Jugglers and Mountebanks
Bill Long 1/10/06
Wandering in New York's Revised Statutes of 1829
As I was studying the NY divorce law in place in 1829, my eye fell upon another subject, and I thought I would quote a statute dealing with particularly dangerous people--jugglers and mountebanks. The statute provides:
"No person shall exhibit or perform for gain or profit, any puppet-show, any wire or rope-dance, or any other idle shows, acts or feats which common showmen, mountebanks or jugglers usually practice or perform; and no owner of occupant of any house, out-house, yard, field, shed or other place, shall furnish or allow the same to be used for the accommodation of such exhibition or performance. Whoever shall offend against either of these provisions, shall forfeit twenty-five dollars for each offense, to be recovered by and in the name of the overseers of the poor of the town where the offense shall be committed" (2 Revised Statutes of New York (1829), at 660).
Before trying to figure out what mountebanks and jugglers did, I would like to point out three other features of the statute. First is the vagueness of the wording (i.e., what is it that jugglers "usually practice or perform"?) The nineteenth century saw passage of multitudes of statutes framed in the most broad and sweeping terms. These statutes stayed on the books often until well into the twentieth century, when the US Supreme Court developed the doctrines of overbreadth and vagueness to invalidate many of them. The history of how to draft an acceptable statute would make a fascinating study... Second, is the heaviness of the fine--$25. Third is the way that the money collected from fines is to be used. It would go to the overseers of the poor. Thus, in order to know the basics of the law's meaning, we would have to know not only why such people were considered so dangerous to public order but also the social structure of NY towns in the 1820s.
A Few Words
But let's take a moment to explain three words the statute uses: out-house, juggler and mountebank.* The first time the
[*What constituted a wire or rope-act would also be interesting to know.]
word out-house was used in America to signify a lavatory was in a personal diary from 1819. Washington Irving, a New York writer, used the term this way in 1832. But by far the more prevalent usage of out-house in the 19th century was as we might use the word "out-building" today--a "subsidiary building in the grounds of or adjoining a house, as a barn, shed, etc." A 1680 use of the term stressing the subsidiary character of the out-house is arresting: "Our noblest Piles, and stateliest Rooms Are but Out-houses to our Tombs."
Derived from the Latin joculator, meaning one who jests, a juggler originally was a jester, a person who played tricks or one who amused people by song. But as early as the 14th century the term had taken on the meaning of one who played tricks by sleight of hand; an expert in legerdemain; or a conjurer. From Samuel Pepys' 1662 Diary: "After dinner comes in a jugleur, which showed us very pretty tricks." That buffoonery was part of his act was attested in a quotation from 1808: "Buffoons and juglers, who come in groupes with music into the channel, and play their tricks." It was not until the early 19th century that the term was used in the way we primarily make use of it today.
The word mountebank is derived from the Italian, and signifies the raised platform used by itinerant salesmen to hawk their wares. Over time, this word came to be associated with "an itinerant charlatan who sold suppoed medicine and remedies, freq. using various entertainments to attract a crowd of potential customers" (OED, s.v.). Reflecting the early usage, Francis Bacon could lament in 1605 that "Men...will often preferre a Mountabanke or Witch, before a learned Phisitian."
A quotation almost contemporary with the New York statute brings the issue and language into greater focus. From 1783: "The rabble were gathered in knots round the strollers and mountebanks, singing and scaramouching in the middle of the square..." [By the way, the word scaramouching is not attested in that form in the OED, but is listed as scaramouch (n).

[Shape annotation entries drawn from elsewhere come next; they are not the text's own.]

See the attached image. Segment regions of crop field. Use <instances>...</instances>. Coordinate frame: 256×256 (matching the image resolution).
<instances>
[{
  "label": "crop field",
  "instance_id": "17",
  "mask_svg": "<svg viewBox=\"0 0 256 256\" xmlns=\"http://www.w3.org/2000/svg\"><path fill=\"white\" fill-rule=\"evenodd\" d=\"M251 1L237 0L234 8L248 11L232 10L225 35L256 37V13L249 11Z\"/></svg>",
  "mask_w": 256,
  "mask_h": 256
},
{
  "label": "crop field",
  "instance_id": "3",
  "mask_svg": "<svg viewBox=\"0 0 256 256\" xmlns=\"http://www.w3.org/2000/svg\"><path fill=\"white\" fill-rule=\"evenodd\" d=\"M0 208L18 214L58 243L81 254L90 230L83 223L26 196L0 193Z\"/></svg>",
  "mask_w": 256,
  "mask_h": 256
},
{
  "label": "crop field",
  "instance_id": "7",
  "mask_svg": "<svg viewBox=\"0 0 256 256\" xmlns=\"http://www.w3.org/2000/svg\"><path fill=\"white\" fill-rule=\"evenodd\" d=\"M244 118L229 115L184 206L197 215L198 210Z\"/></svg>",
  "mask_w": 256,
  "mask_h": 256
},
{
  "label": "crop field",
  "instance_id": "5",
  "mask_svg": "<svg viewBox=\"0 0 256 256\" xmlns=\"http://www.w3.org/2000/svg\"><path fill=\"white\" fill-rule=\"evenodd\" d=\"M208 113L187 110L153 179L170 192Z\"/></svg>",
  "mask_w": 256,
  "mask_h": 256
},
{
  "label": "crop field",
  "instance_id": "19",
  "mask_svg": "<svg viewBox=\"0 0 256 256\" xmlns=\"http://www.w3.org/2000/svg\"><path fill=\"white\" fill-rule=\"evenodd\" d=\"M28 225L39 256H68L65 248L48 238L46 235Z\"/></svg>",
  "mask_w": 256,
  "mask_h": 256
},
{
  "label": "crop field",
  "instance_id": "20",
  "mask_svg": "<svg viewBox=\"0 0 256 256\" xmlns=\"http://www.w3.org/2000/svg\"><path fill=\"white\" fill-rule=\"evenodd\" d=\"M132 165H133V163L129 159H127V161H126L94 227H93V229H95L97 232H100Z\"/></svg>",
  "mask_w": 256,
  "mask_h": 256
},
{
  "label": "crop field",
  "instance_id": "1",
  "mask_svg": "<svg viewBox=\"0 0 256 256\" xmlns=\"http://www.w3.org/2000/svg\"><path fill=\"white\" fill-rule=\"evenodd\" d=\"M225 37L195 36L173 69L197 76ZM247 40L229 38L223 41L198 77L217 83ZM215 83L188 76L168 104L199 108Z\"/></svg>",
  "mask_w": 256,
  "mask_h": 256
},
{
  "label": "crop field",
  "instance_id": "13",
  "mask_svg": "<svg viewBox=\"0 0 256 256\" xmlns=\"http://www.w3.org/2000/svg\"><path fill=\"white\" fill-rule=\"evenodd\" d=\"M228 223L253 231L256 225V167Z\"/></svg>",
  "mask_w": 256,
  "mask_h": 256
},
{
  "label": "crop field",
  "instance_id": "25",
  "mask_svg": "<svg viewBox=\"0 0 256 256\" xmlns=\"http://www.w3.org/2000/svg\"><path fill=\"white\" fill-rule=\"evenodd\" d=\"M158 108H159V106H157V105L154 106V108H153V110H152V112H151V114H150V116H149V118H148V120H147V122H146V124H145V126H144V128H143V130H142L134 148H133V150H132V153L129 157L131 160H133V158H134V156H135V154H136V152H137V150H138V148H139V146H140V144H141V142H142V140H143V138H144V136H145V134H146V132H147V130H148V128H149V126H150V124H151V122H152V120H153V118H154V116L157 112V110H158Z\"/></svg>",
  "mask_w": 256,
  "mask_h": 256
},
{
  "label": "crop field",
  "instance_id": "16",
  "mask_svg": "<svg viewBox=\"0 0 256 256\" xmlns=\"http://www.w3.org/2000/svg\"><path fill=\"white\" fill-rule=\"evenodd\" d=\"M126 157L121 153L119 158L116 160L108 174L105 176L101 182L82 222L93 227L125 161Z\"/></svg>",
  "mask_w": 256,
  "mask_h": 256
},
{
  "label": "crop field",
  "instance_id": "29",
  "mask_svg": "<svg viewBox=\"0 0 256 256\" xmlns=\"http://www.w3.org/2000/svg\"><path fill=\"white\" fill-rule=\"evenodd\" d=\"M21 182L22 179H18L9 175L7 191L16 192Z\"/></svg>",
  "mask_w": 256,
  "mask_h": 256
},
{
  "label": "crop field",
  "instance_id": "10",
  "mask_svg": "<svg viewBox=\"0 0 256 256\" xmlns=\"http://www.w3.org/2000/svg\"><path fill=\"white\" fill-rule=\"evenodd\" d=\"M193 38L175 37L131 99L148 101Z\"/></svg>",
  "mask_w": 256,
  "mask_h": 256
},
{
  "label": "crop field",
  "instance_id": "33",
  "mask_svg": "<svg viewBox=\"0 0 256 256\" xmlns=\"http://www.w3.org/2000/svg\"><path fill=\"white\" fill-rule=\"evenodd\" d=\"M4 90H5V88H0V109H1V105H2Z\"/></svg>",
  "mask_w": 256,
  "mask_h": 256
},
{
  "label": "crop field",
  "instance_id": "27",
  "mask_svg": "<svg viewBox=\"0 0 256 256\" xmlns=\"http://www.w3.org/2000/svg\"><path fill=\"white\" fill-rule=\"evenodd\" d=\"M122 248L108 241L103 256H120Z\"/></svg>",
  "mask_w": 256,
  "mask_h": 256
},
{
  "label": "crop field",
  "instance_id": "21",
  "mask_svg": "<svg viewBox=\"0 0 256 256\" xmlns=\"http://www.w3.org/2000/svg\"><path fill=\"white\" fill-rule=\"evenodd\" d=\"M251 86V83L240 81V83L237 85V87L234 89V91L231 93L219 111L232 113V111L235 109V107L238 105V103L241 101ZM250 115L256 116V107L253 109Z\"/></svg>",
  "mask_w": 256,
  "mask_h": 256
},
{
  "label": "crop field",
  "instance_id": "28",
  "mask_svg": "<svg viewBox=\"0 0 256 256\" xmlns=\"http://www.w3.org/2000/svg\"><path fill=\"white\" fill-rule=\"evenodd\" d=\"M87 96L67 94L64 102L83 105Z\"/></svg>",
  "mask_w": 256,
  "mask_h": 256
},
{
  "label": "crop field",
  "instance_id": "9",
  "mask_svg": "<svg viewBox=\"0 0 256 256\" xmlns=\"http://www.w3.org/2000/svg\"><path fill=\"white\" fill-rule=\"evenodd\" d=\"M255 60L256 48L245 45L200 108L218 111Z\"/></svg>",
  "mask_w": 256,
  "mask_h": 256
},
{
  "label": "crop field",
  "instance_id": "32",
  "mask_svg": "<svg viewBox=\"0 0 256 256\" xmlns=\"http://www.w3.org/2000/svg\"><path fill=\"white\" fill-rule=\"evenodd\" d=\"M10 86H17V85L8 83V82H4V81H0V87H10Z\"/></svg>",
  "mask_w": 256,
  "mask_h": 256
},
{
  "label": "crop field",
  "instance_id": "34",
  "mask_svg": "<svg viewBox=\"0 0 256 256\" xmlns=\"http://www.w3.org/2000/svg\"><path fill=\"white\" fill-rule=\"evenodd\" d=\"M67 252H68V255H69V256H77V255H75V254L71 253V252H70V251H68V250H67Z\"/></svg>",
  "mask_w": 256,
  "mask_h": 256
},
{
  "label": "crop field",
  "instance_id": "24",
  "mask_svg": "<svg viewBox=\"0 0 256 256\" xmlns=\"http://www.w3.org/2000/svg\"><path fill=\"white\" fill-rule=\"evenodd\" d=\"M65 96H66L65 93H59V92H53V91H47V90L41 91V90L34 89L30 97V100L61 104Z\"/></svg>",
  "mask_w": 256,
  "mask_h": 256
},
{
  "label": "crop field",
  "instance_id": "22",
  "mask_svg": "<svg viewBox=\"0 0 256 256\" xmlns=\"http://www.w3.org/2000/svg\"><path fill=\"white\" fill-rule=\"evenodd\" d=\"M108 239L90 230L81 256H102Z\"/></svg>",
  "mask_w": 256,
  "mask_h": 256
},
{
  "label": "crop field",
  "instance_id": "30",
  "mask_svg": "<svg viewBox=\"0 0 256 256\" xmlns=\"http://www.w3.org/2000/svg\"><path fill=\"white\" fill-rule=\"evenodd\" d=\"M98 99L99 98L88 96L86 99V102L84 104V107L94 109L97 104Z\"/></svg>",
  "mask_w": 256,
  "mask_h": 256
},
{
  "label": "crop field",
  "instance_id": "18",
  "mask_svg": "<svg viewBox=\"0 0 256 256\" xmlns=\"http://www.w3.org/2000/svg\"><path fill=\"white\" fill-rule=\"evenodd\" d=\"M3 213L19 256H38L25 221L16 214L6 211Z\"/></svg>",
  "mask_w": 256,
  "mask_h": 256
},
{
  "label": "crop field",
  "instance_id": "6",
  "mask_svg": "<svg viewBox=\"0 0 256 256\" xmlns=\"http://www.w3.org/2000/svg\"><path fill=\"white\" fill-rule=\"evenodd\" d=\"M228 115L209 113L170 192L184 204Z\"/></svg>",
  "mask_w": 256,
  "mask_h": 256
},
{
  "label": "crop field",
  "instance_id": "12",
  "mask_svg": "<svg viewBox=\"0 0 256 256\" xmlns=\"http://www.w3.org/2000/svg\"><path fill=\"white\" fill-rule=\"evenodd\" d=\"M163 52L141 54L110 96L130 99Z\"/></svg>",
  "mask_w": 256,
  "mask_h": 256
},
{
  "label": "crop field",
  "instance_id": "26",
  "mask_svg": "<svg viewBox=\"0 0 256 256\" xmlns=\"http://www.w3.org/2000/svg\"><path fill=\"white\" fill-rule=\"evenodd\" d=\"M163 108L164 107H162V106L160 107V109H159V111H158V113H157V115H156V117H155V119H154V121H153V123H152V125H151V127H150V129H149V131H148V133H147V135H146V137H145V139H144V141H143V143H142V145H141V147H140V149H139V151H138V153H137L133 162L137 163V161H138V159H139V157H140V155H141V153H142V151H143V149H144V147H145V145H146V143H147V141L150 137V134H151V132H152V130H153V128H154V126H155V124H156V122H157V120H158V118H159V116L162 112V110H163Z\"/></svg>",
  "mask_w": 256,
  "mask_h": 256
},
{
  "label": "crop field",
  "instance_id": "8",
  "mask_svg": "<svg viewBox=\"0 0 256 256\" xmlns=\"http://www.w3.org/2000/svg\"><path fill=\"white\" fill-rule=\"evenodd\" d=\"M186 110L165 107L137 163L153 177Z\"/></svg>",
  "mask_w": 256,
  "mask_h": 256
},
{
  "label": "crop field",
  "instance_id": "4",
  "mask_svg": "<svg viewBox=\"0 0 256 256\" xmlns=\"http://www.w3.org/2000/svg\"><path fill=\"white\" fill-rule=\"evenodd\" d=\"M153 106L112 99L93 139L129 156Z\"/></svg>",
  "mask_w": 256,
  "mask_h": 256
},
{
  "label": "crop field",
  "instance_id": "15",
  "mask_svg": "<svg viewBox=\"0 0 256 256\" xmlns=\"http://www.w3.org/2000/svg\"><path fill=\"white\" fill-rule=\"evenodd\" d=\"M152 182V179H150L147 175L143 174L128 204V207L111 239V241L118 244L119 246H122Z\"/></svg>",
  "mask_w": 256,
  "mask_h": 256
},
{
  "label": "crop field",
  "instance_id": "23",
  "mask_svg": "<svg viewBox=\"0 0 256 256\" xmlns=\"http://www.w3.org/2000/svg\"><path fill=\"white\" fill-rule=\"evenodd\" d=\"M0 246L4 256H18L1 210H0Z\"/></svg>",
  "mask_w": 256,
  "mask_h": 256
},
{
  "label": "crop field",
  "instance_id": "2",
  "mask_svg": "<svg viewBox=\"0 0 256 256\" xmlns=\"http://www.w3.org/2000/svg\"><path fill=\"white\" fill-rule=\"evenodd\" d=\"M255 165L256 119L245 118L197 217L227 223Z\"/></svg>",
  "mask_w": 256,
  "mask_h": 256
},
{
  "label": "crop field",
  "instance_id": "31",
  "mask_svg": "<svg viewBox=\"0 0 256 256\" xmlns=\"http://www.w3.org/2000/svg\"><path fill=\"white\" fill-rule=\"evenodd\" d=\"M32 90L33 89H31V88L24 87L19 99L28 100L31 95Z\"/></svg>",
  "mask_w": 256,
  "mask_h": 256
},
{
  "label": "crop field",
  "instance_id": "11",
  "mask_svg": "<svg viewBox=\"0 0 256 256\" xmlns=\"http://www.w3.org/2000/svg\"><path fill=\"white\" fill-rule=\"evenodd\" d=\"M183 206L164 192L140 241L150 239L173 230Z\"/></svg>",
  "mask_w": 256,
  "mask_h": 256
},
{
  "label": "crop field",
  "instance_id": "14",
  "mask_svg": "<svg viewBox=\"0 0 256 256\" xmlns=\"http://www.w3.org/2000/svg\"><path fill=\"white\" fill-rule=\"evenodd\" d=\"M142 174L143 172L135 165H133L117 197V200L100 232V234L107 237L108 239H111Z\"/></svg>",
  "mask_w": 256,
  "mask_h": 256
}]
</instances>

A scaramouch was originally a stock character in Italian farce, a cowardly and foolish boaster who is constantly being cudgelled by Harlequin. But the OED informs us that in later use it was often employed loosely as a term of contempt, such as rascal or scamp].
Jugglers and Mountebanks Together
But we have to go back further to see the marriage of jugglers and mountebanks, even to the Bard himself. From A Comedy of Errors 1.2:
"..They say this town is full of cozenage,
As, nimble jugglers that deceive the eye,
Dark-working sorcerers that change the mind,
Soul-killing witches that deform the body,
Disguised cheaters, prating mountebanks,
And many such-like liberties of sin..."
The interesting thought coming from this passage is that the NY statute might have owed more to the imaginary world of Shakespearean comedy than fine legal distinctions arising from the American experience. A statute like this invites us to a study of the darker side of early 19th century New York. The standard textbooks tell about the economic marvels brought about by the Erie Canal or the religious revivals in the burned over district or the literary output of Washington Irving or James Fenimore Cooper, but few tell us about freaks and showmen, about cozenage and deception and scaramouching, about jugglers and mountebanks.
As might not be unexpected, I have a few more things to say about the following two sections of the statute, but I think it will have to wait for another occasion.